*Your goal*
All that is wanted is an exact copy of the lines below, starting at the one that contains "url: 'http://provplan.org/'" and running to the end.

(Saved data entries)
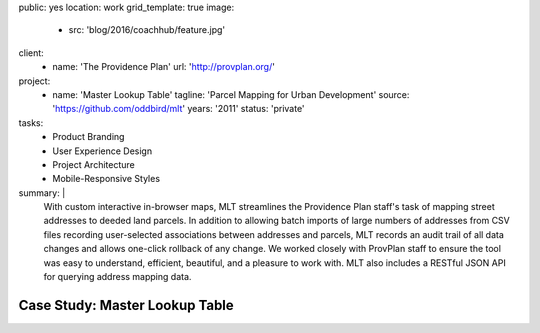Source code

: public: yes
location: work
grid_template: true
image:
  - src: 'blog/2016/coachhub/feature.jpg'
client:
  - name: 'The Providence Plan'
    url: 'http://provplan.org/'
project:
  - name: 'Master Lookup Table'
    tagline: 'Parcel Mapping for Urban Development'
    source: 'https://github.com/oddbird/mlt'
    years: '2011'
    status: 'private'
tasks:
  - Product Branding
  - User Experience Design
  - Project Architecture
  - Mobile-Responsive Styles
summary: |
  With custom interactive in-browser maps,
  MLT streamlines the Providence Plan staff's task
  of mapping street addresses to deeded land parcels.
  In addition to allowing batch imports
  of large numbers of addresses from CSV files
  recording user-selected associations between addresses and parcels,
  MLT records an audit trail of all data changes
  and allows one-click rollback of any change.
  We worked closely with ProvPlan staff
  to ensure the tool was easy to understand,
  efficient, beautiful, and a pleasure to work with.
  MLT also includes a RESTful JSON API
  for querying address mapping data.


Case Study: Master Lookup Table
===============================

*Result*
    url: 'http://provplan.org/'
project:
  - name: 'Master Lookup Table'
    tagline: 'Parcel Mapping for Urban Development'
    source: 'https://github.com/oddbird/mlt'
    years: '2011'
    status: 'private'
tasks:
  - Product Branding
  - User Experience Design
  - Project Architecture
  - Mobile-Responsive Styles
summary: |
  With custom interactive in-browser maps,
  MLT streamlines the Providence Plan staff's task
  of mapping street addresses to deeded land parcels.
  In addition to allowing batch imports
  of large numbers of addresses from CSV files
  recording user-selected associations between addresses and parcels,
  MLT records an audit trail of all data changes
  and allows one-click rollback of any change.
  We worked closely with ProvPlan staff
  to ensure the tool was easy to understand,
  efficient, beautiful, and a pleasure to work with.
  MLT also includes a RESTful JSON API
  for querying address mapping data.


Case Study: Master Lookup Table
===============================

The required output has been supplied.